De stad heeft een bijzondere honderdjarige gehuldigd. Alida de Voogd van der Straaten werd geboren in Indonesië en kende een op zijn zachtst gezegd boeiende levensloop.
Zo zat ze tijdens WO II in een Japans interneringskamp. Vandaag is de vrouw ondanks haar 100 lentes nog steeds zeer kloek en koestert ze nog grote plannen.
‘Ik zou graag nog eens op bezoek gaan bij vrienden in Zuid-Afrika. Dat moet zeker nog kunnen’, lacht Alida.
Alida Barbara de Voogd van der Straaten blies afgelopen vrijdag honderd kaarsjes uit. Ze werd geboren en groeide op in Indonesië.

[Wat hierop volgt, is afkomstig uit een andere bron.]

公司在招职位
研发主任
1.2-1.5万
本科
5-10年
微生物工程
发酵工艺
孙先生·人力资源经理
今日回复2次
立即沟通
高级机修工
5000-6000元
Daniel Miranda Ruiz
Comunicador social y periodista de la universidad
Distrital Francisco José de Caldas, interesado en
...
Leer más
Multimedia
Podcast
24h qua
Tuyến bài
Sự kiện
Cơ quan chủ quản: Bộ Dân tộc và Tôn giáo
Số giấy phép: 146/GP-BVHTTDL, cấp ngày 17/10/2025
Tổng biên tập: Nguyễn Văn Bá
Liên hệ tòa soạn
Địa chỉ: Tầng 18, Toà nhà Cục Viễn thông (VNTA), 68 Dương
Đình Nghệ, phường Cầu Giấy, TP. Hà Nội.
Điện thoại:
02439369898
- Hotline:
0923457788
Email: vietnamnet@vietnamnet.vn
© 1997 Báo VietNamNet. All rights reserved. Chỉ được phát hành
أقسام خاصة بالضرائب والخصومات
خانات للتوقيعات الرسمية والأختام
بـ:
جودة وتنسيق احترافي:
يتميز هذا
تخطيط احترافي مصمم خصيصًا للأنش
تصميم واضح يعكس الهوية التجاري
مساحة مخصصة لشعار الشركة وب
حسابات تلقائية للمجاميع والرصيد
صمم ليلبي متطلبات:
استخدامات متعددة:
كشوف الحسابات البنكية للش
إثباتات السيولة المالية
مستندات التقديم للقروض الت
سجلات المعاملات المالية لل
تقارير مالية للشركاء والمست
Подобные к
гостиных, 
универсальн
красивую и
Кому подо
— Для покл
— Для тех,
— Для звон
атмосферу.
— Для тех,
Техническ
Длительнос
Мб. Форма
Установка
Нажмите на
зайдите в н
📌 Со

‘Indonesië was in die tijd een Nederlandse kolonie’, vertelt ze. ‘Ik had er een heerlijke jeugd. Het was echt mijn vaderland.’ Alida was er ook een begenadigde tennisspeelster. ‘Ik ben als volwassene nog lang blijven spelen. Rond mijn tachtigste heb ik het nog eens geprobeerd maar mijn rechterarm wilde niet meer mee…’

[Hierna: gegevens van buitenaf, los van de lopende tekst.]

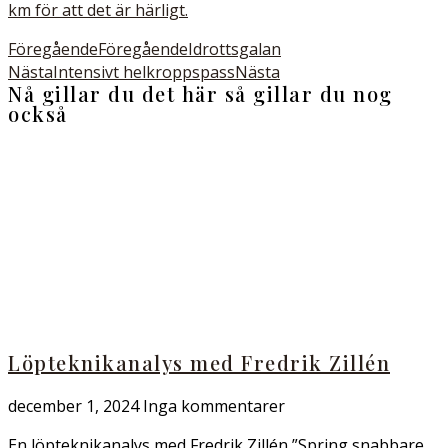
km för att det är härligt.
Föregående
Föregående
Idrottsgalan
Nästa
Intensivt helkroppspass
Nästa
Nå gillar du det här så gillar du nog
också
Löpteknikanalys med Fredrik Zillén
december 1, 2024
Inga kommentarer
En löpteknikanalys med Fredrik Zillén ”Spring snabbare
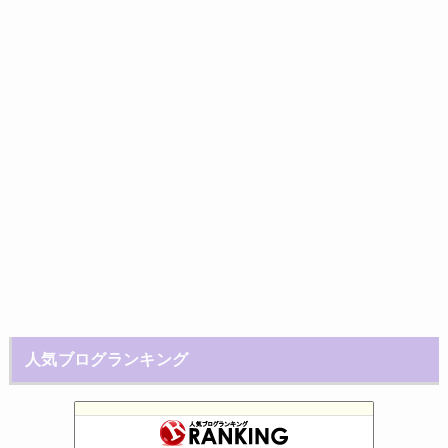
人気ブログランキング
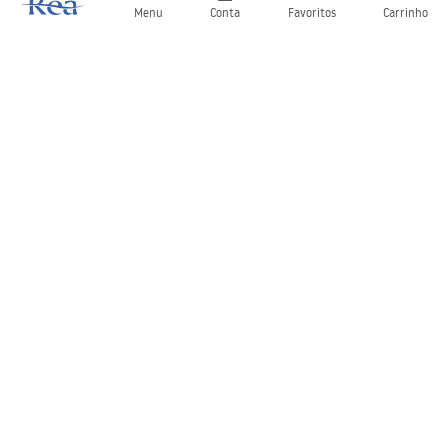
Menu
Conta
Favoritos
Carrinho
Newsletter
Mantenha-se atualizado com novidades e promoções!
Subscrever
Ao inserir e confirmar os seus dados, concorda em receber a
newsletter de acordo com os termos definidos nos
Termos e
Condições
.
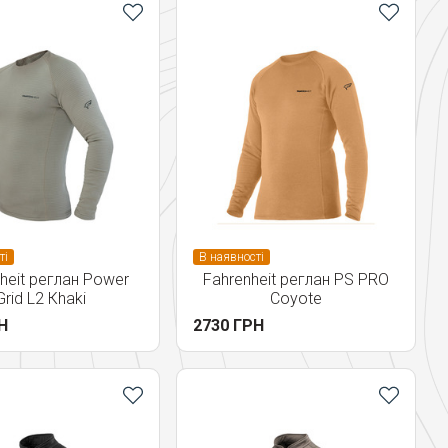
ті
В наявності
heit реглан Power
Fahrenheit реглан PS PRO
Grid L2 Кhaki
Сoyote
Н
2730 ГРН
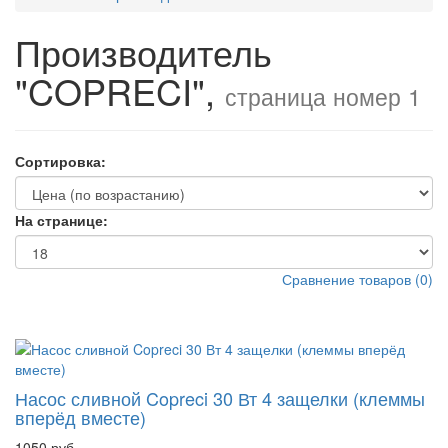
Производитель
"COPRECI",
страница номер 1
Сортировка:
На странице:
Сравнение товаров (0)
Насос сливной Copreci 30 Вт 4 защелки (клеммы
вперёд вместе)
1050 руб.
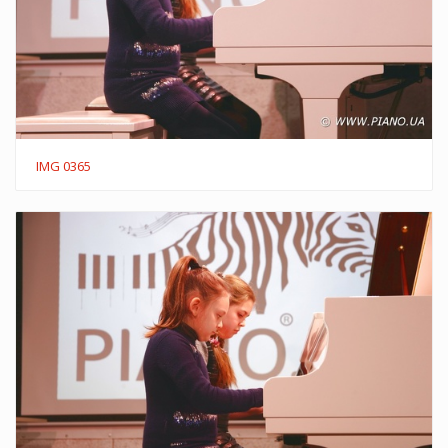
IMG 0365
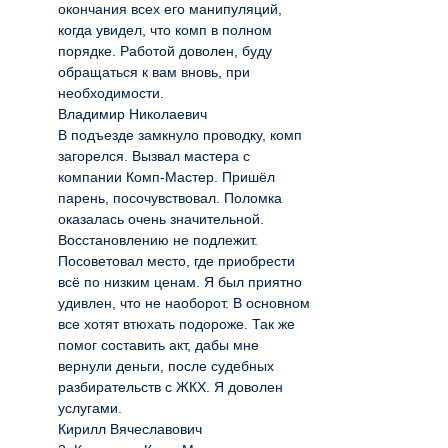
окончания всех его манипуляций,
когда увидел, что комп в полном
порядке. Работой доволен, буду
обращаться к вам вновь, при
необходимости.
Владимир Николаевич
В подъезде замкнуло проводку, комп
загорелся. Вызвал мастера с
компании Комп-Мастер. Пришёл
парень, посочувствовал. Поломка
оказалась очень значительной.
Восстановлению не подлежит.
Посоветовал место, где приобрести
всё по низким ценам. Я был приятно
удивлен, что не наоборот. В основном
все хотят втюхать подороже. Так же
помог составить акт, дабы мне
вернули деньги, после судебных
разбирательств с ЖКХ. Я доволен
услугами.
Кирилл Вячеславович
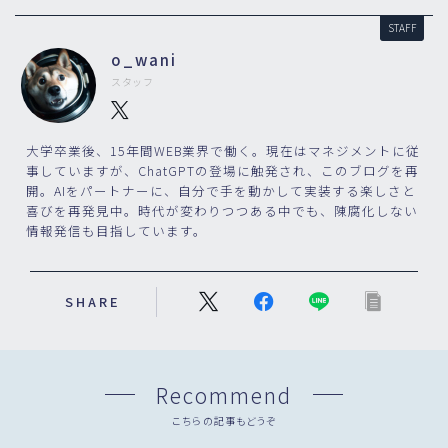
STAFF
o_wani
スタッフ
大学卒業後、15年間WEB業界で働く。現在はマネジメントに従
事していますが、ChatGPTの登場に触発され、このブログを再
開。AIをパートナーに、自分で手を動かして実装する楽しさと
喜びを再発見中。時代が変わりつつある中でも、陳腐化しない
情報発信も目指しています。
SHARE
Recommend
こちらの記事もどうぞ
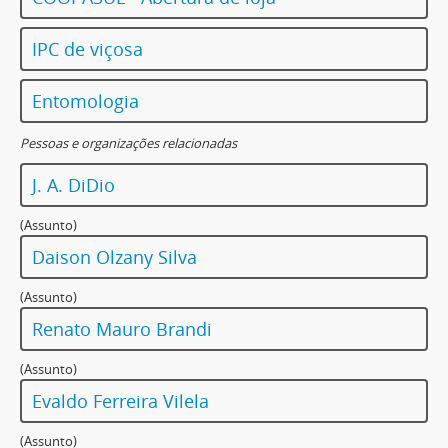
IPC de viçosa
Entomologia
Pessoas e organizações relacionadas
J. A. DiDio
(Assunto)
Daison Olzany Silva
(Assunto)
Renato Mauro Brandi
(Assunto)
Evaldo Ferreira Vilela
(Assunto)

In Indonesië maakte ze echter ook de gruwel van de Tweede Wereldoorlog mee.
‘Mijn moeder en ik hebben meer dan drie jaar in een vrouwenkamp gevangen gezeten, meer bepaald van 1942 tot 1945. De levensomstandigheden waren vreselijk. We zaten op elkaar gepakt, sliepen op de grond en leden honger. Het krioelde ook van het ongedierte en geregeld werd je afgeranseld door de Japanse soldaten.’
De impact van de oorlog was enorm. ‘Tijdens het verblijf in dat kamp vroeg één van mijn beste vriendinnen op haar sterfbed om voor haar twee kinderen te zorgen. Ik heb dat met veel liefde heeft gedaan. Na de oorlog ging ik direct op zoek naar de vader van die kinderen om tot de conclusie te komen dat ook hij de oorlog niet had overleefd…’
Terwijl Alida voor de kinderen zorgde, bleef ze zoeken naar hun overlevende familie. Die vond ze in Nederland. Een tante nam de zorg van de kinderen over, zodat ze bij hun familie konden opgroeien.
Alida trouwde in Indonesië met een Nederlander. ‘Ik maakte mijn trouwjurk zelf van een super klein stukje stof dat ik doorheen de hele oorlog bij mij had weten te verstoppen. Uiteindelijk keerden we terug naar Nederland waar we twee dochters kregen.’
Later verhuisden Alida en haar man naar Australië. ‘Na een aantal jaren waren we verplicht om terug naar Europa te komen omwille van de gezondheid van onze jongste dochter. Jammer genoeg is ze gestorven toen ze 11 was…’
Alida’s dochter Marijke en haar man verhuisden naar België om hier te studeren en bleven er uiteindelijk ook wonen. Toen Alida’s echtgenoot 29 jaar geleden overleed, verbouwden ze hun huis zodat Alida in België kon komen bijwonen.
Vandaag woont ze nog steeds in haar eigen appartementje dat 29 jaar geleden werd bijgebouwd. Kleinkinderen, achterkleinkinderen, familie, vrienden en kennissen: iedereen is verzot op de oma. Er zijn ook enorm veel andere mensen die haar gewoon ‘oma’ noemen.
Taarten en cakes bakken is één van haar favoriete bezigheden. De achterkleinkinderen die haar ‘Granny’ noemen zijn verzot op haar ‘Granny-koek’, een soort van kruidencake.
‘Wat ik het echter het allerliefste doe, is naaien’, zegt Alida nog. ‘Bloesjes voor mijn dochter of verstelwerkjes voor mijn kleinkinderen of achterkleinkinderen: het is mijn lust en mijn leven.’